--- Excerpted records Enclosed Below ---

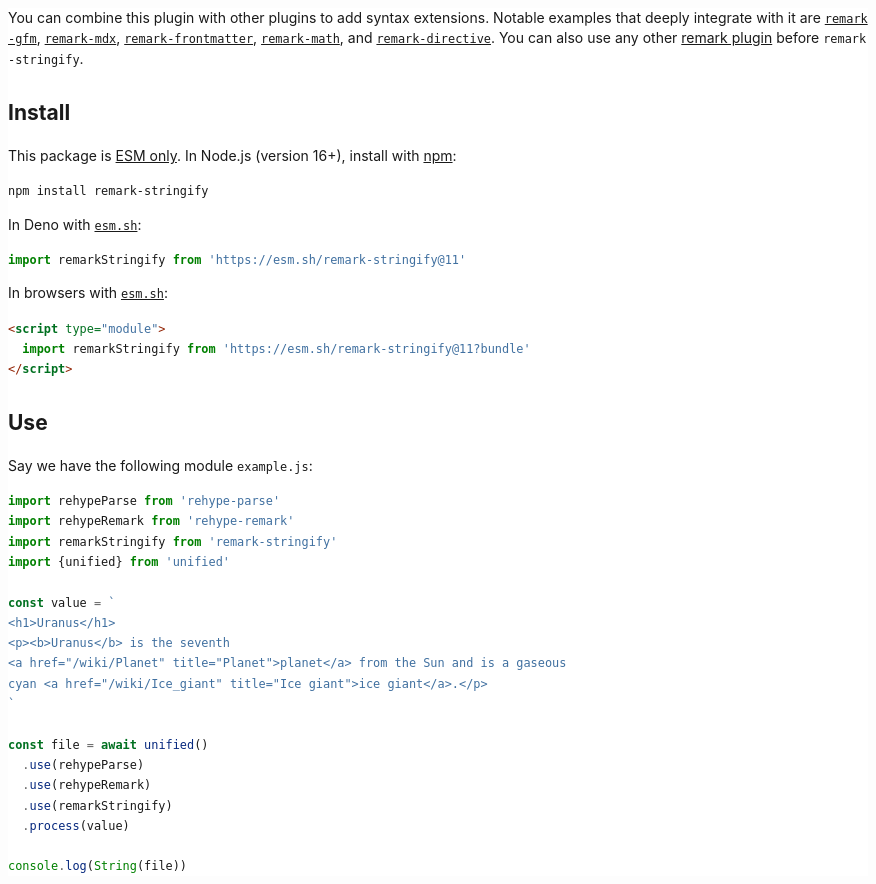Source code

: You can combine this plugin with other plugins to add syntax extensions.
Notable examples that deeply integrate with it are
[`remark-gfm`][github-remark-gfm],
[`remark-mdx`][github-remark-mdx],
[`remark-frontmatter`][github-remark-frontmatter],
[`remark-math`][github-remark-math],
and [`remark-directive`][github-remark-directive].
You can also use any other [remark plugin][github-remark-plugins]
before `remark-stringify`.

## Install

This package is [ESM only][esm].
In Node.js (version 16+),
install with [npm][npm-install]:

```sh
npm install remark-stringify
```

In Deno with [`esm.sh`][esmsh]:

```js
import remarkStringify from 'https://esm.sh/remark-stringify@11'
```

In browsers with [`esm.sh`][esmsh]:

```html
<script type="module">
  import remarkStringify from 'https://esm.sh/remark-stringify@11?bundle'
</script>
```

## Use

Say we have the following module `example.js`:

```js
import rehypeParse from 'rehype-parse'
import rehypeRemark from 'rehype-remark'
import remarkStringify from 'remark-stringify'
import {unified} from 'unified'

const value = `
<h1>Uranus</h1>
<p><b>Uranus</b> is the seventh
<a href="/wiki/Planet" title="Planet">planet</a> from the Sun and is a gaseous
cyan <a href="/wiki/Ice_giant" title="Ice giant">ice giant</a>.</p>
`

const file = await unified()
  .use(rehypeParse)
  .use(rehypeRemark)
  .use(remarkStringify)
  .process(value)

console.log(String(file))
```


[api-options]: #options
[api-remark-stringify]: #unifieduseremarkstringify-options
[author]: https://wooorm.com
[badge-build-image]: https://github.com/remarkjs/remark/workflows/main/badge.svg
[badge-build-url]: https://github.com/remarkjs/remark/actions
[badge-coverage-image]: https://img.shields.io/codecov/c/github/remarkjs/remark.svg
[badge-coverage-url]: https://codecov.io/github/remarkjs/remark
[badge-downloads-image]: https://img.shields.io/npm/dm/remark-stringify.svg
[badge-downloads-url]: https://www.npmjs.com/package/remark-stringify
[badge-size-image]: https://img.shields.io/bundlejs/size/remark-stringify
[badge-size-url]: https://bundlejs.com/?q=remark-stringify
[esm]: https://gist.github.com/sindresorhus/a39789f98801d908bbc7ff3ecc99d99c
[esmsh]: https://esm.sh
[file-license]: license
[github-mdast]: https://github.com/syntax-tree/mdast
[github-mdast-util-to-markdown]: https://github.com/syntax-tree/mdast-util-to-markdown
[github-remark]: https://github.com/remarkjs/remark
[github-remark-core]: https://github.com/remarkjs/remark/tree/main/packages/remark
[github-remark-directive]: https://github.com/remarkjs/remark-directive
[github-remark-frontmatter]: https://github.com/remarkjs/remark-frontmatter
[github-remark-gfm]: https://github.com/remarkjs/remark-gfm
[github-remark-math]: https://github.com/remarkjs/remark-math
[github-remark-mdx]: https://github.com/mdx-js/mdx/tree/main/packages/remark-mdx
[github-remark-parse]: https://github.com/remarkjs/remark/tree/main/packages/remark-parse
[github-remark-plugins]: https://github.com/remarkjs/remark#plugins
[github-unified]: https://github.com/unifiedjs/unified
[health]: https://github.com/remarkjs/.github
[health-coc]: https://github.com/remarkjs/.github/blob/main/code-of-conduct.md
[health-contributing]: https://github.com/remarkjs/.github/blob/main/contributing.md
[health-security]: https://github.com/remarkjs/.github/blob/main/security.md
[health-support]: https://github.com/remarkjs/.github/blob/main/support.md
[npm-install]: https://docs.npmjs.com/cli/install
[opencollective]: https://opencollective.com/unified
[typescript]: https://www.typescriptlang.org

--- End of Enclosed Excerpted records ---

**Problem to work on**
Search the entries for the word "esmsh" and report how many lines contain it, as a bare number.

**Answer box**
3